# can I dual register my dog?



## JCsmoke (Dec 12, 2008)

'pr' ukc reg now can I reg with like the adba and will that help later withe the quality of my dog on paper say if I were 2 show him or breed him:snap::snap:
:stick:sry just discovered smilys lmao


----------



## Indigo Bully Connection (Dec 21, 2006)

JCsmoke said:


> 'pr' ukc reg now can I reg with like the adba and will that help later withe the quality of my dog on paper say if I were 2 show him or breed him:snap::snap:
> :stick:sry just discovered smilys lmao


Since your dog is registered with a reputible registry you can register with the ADBA. You have to make a copy of your pedigree at least three generations back. Did you get your Performance pedigree with your UKC papers? If so that is alot easier to copy on a machine! Here's the link to the ADBA and it shows you what to do!

American Dog Breeders Association

Not quite sure what you mean by "quality"... By quality do you mean how much money you can sell him or his offspring for? If that's the case it is, No.

If you were talking "quality" as in improving the breeds reputation... absolutely, if you're getting him out there in the limelight by being a responsible owner.
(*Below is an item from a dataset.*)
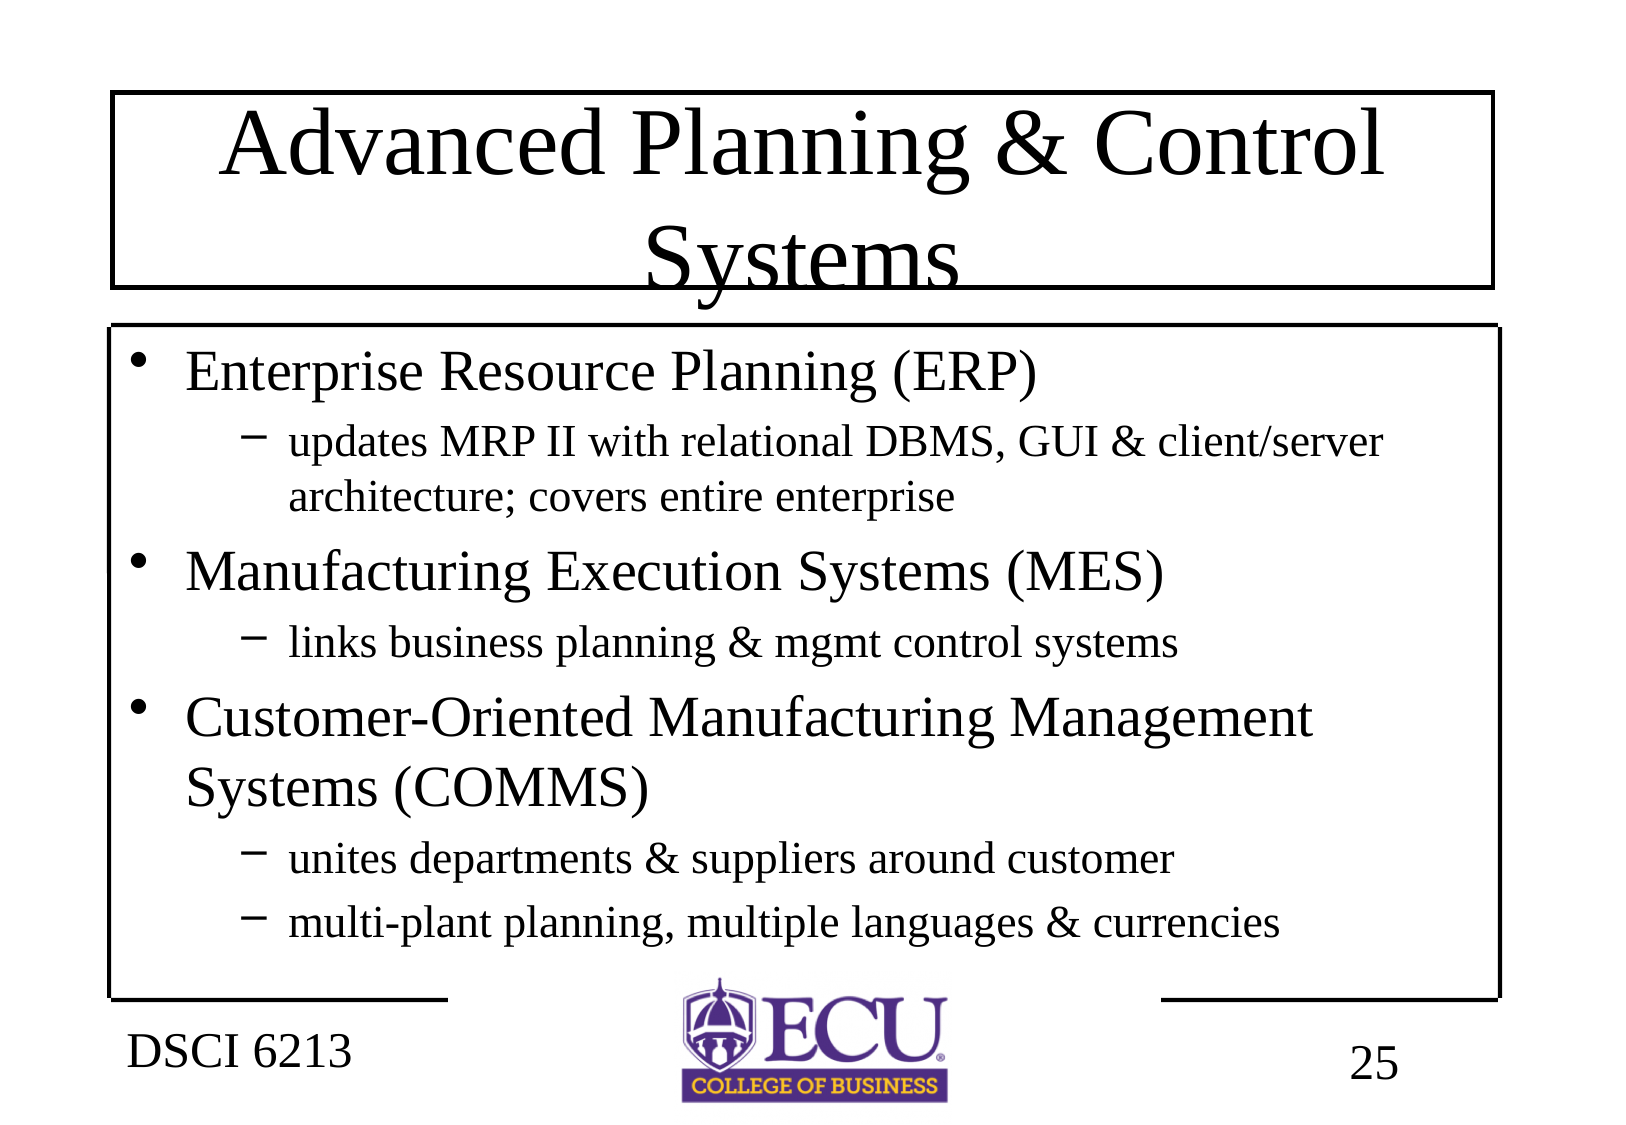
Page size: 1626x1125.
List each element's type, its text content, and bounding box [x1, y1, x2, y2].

picture [674, 1042, 952, 1124]
title Advanced Planning & Control Systems [110, 94, 1495, 293]
list Enterprise Resource Planning (ERP) updates MRP II with relational DBMS, GUI & client/server architecture; covers entire enterprise Manufacturing Execution Systems (MES) links business planning & mgmt control systems Customer-Oriented Manufacturing Management Systems (COMMS) unites departments & suppliers around customer multi-plant planning, multiple languages & currencies [114, 324, 1511, 1042]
Which ever registry you are showing him with is where you'll get your points... say if you take your dog to a UKC show and win a couple of points... it only goes towards his UKC championship title, not the ADBA. Same thing if you show your dog at an ADBA show. It would be two completely different titles that you would be trying to achieve.


----------



## bahamutt99 (May 14, 2008)

You _can_ dual-register. But more papers don't mean more quality by any means. Now if your dog goes out and shows and wins a CH in both registries, that will be impressive. If he earns a weight pull title in both registries, that will be even more so. So yes, you can dual-register, but its what you do with those papers that determines quality.


----------



## JCsmoke (Dec 12, 2008)

yes tyvm I meant in terms of show and breed


----------



## bahamutt99 (May 14, 2008)

Dual-registry opens up your opportunities to show in different places, different venues, etc. That's the value of them. I dual-reg mine because I like showing in both UKC and ADBA, and I feel that dogs who can win in both registries are the ideal. The impact on breeding is really nil. Yes, a dog should absolutely have legitimate papers if you're going to breed them. But since any UKC dog can get ADBA papers (and vice versa), having a dual-registered dog in and of itself doesn't increase its value as a producer.


----------